Василий Пудин не раз видел эту миловидную, улыбчивую девушку во дворе японского консульства. Решив присмотреться к ней, он заметил, что каждый день она почти в одно и то же время отправляется по поручению своей госпожи за покупками. За воротами улыбка сразу сходила с ее лица, девушка становилась задумчивой и печальной. Пудин понял: ее что-то гнетет, какая-то постоянная душевная боль, которую она не хочет выказать при хозяевах и маскирует дежурной улыбкой. Интересно было бы познакомиться с ней. Но как это сделать, чтобы ненароком не оттолкнуть, не обидеть ее?
Возвращаясь из города с покупками, Рита иногда заходила в кафе, расположенное на соседней с консульством улице. Там она заказывала чашечку кофе или какао с молоком и маленький кусочек торта. Однажды Пудин решился войти в кафе вслед за ней.

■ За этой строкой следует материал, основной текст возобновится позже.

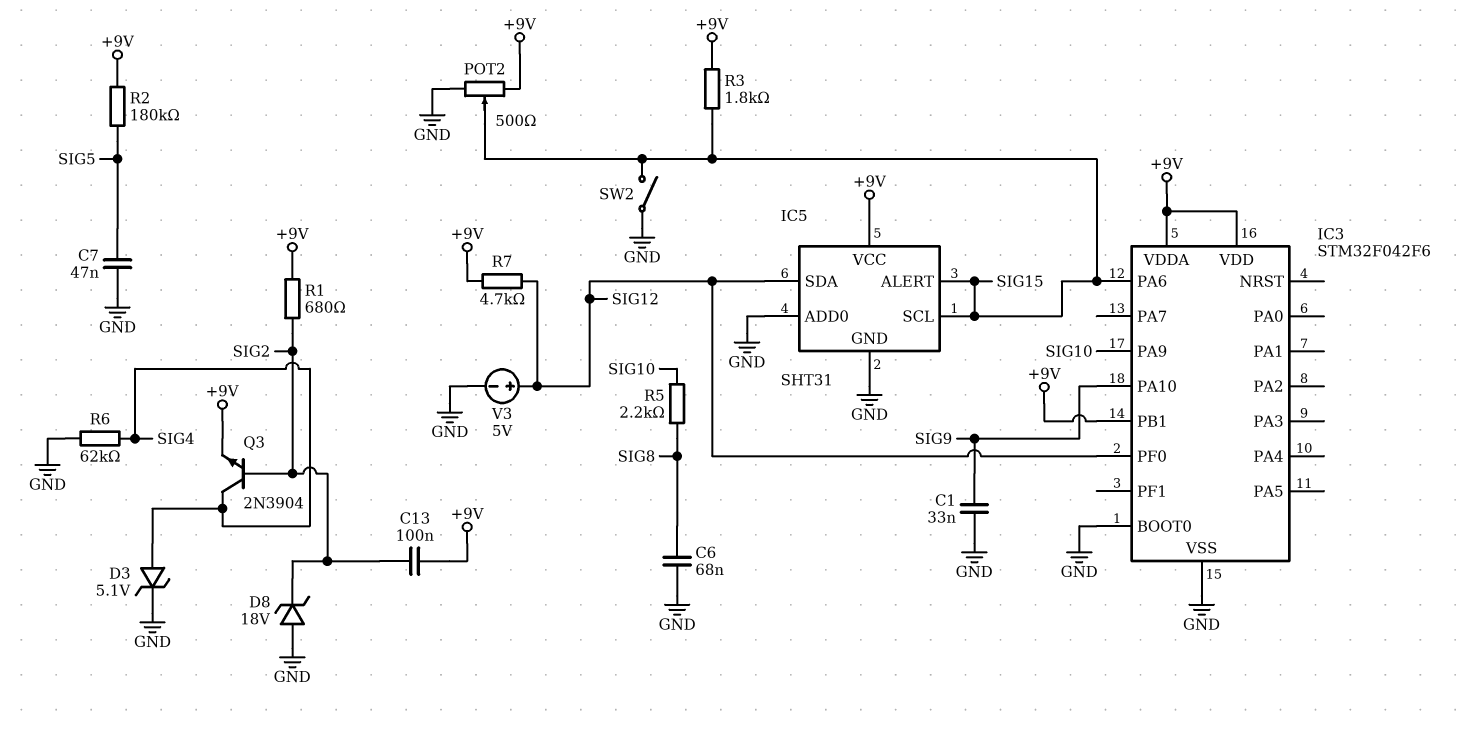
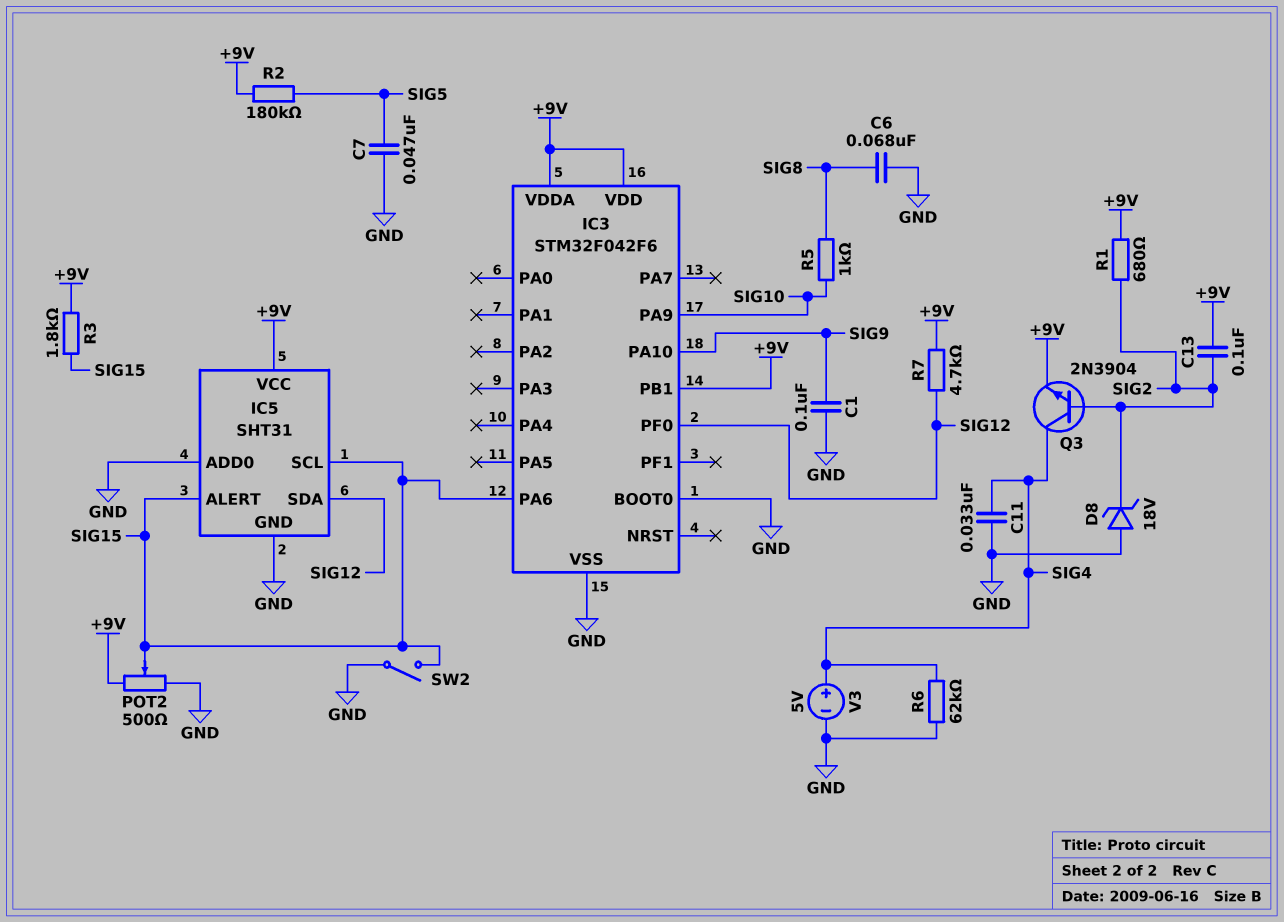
C1: 33nF (GND, SIG9) -> 100nF (GND, SIG9)
C11: none -> 33nF (GND, SIG4)
D3: zener 5.1V (A SIG4, K GND) -> none
R5: 2.2k (SIG8, SIG10) -> 1k (SIG8, SIG10)
V3: 5V (plus SIG12, minus GND) -> 5V (plus SIG4, minus GND)

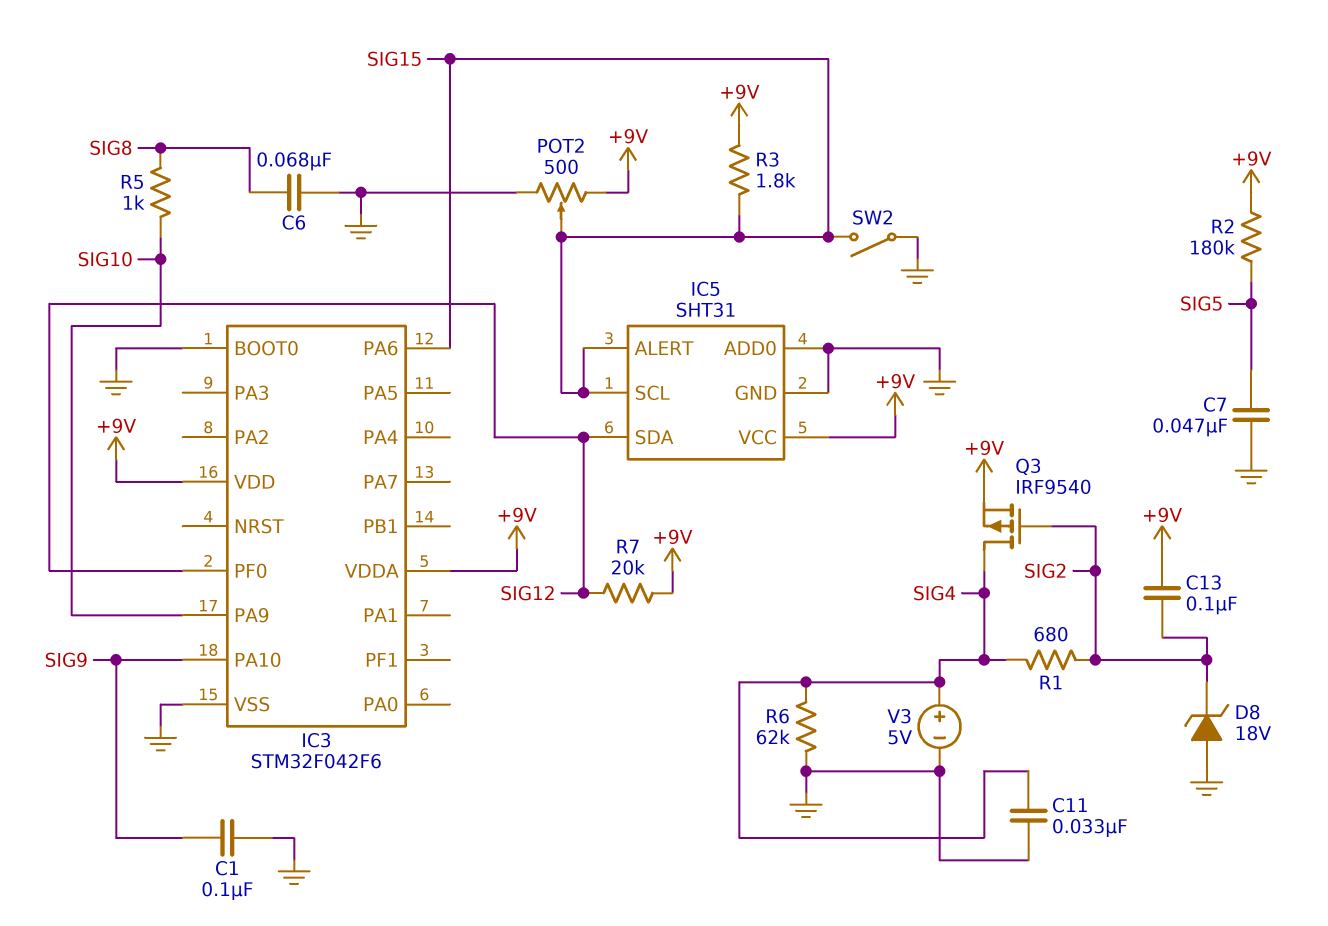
IC3 pin PB1: +9V -> none
Q3: NPN 2N3904 (B SIG2, C SIG4, E +9V) -> PMOS IRF9540 (G SIG2, D SIG4, S +9V)
R1: 680 (+9V, SIG2) -> 680 (SIG2, SIG4)
R7: 4.7k (+9V, SIG12) -> 20k (+9V, SIG12)

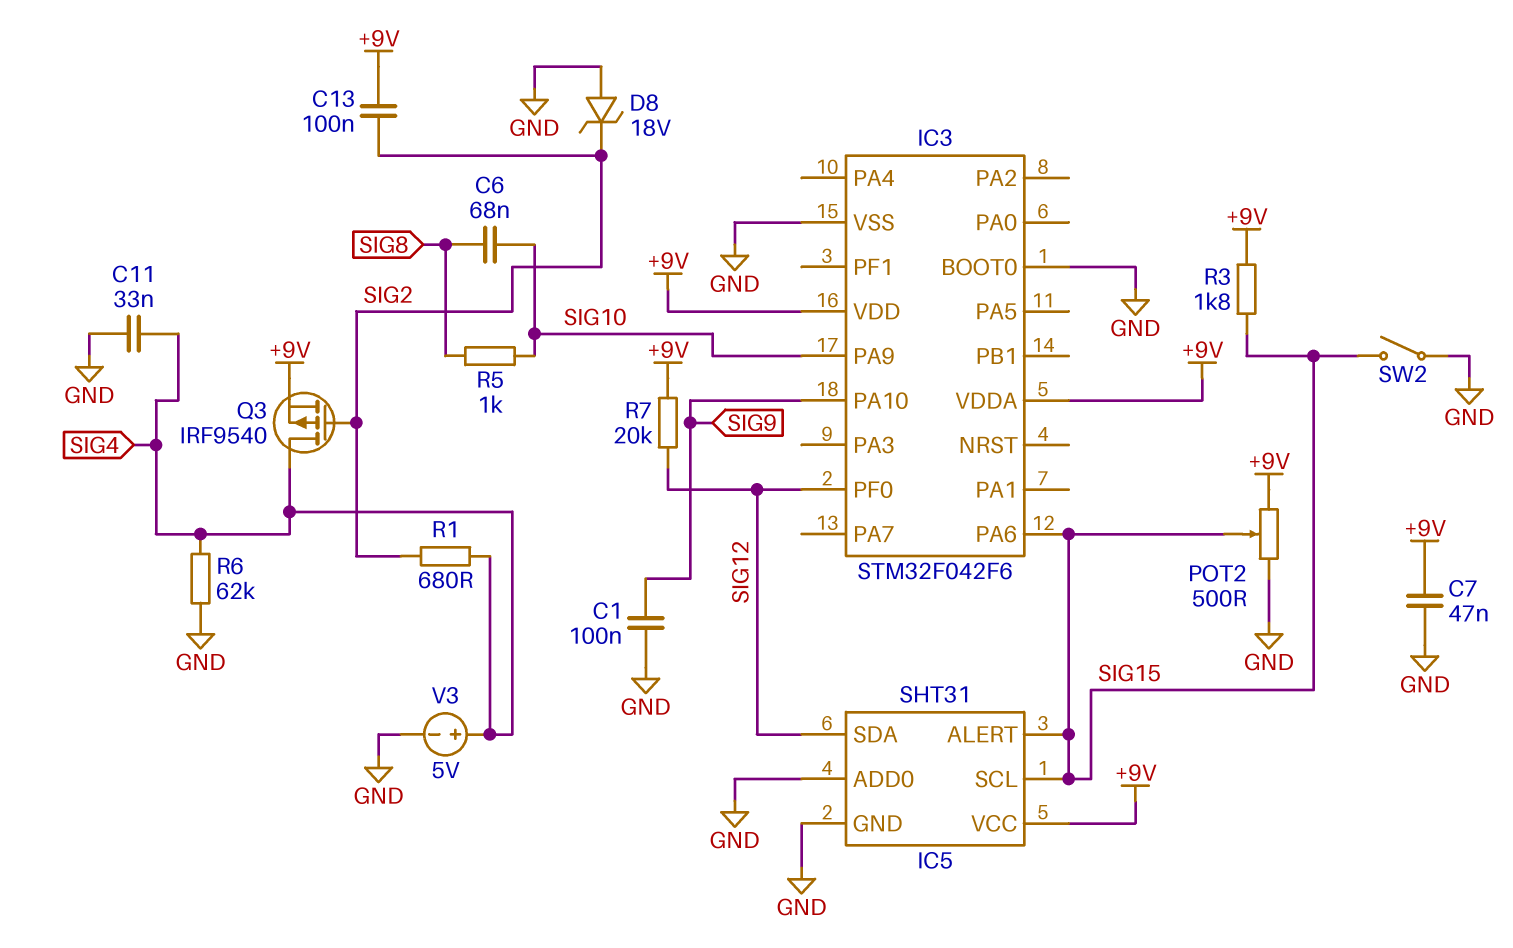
C6: 68nF (GND, SIG8) -> 68nF (SIG8, SIG10)
C7: 47nF (GND, SIG5) -> 47nF (+9V, GND)
R2: 180k (+9V, SIG5) -> none

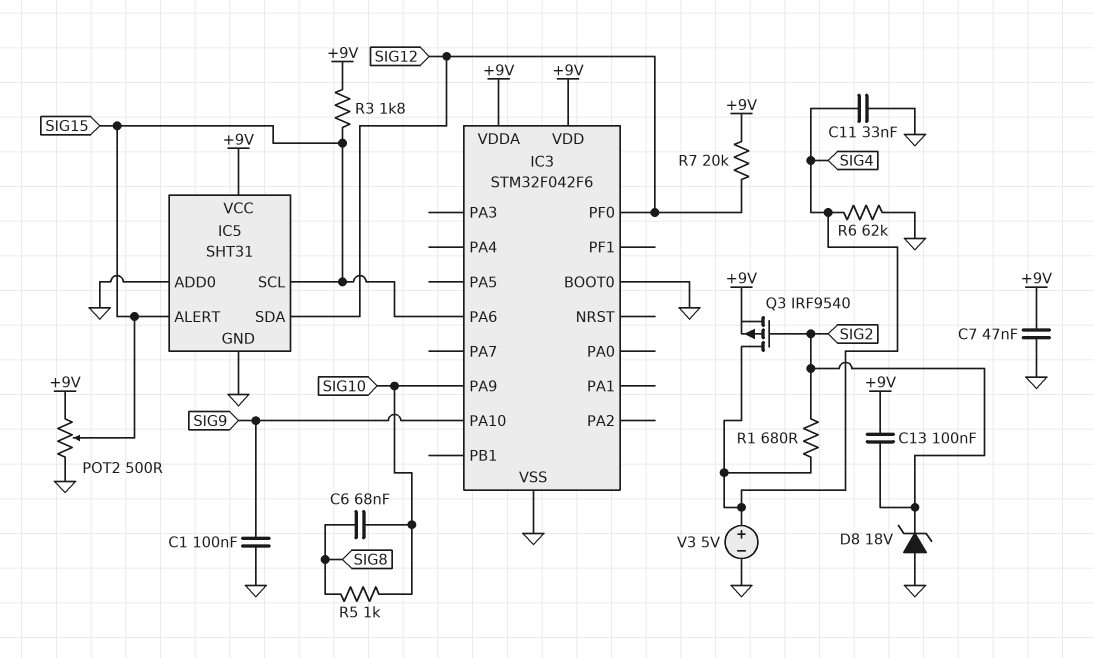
SW2: switch (GND, SIG15) -> none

— Вы позволите? — спросил он, подойдя к ее столику, и показал на пустой стул.
— Пожалуйста.
Они еще несколько раз встречались «случайно» за чашкой какао или кофе. Потом пошли вместе в кино смотреть тогдашний романтический кинобоевик «Неоконченная симфония» о жизни Штрауса. В разговорах Рита все чаще сетовала на свою судьбу. Ей было горько сознавать, что она, образованная девушка, владеющая несколькими иностранными языками, вынуждена прислуживать господам, которые гораздо ниже ее и по своим моральным качествам, и по общей культуре.